# Required action
Repeat each record word for word.

Stored records:
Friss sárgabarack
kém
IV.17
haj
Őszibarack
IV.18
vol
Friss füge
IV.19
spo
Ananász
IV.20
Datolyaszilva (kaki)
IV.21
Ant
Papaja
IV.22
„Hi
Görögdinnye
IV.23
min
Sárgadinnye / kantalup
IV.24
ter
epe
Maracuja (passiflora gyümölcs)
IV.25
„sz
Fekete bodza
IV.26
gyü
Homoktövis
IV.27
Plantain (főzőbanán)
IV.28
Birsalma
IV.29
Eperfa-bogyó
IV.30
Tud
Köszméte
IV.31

# Answer area
Friss sárgabarack
kém
IV.17
haj
Őszibarack
IV.18
vol
Friss füge
IV.19
spo
Ananász
IV.20
Datolyaszilva (kaki)
IV.21
Ant
Papaja
IV.22
„Hi
Görögdinnye
IV.23
min
Sárgadinnye / kantalup
IV.24
ter
epe
Maracuja (passiflora gyümölcs)
IV.25
„sz
Fekete bodza
IV.26
gyü
Homoktövis
IV.27
Plantain (főzőbanán)
IV.28
Birsalma
IV.29
Eperfa-bogyó
IV.30
Tud
Köszméte
IV.31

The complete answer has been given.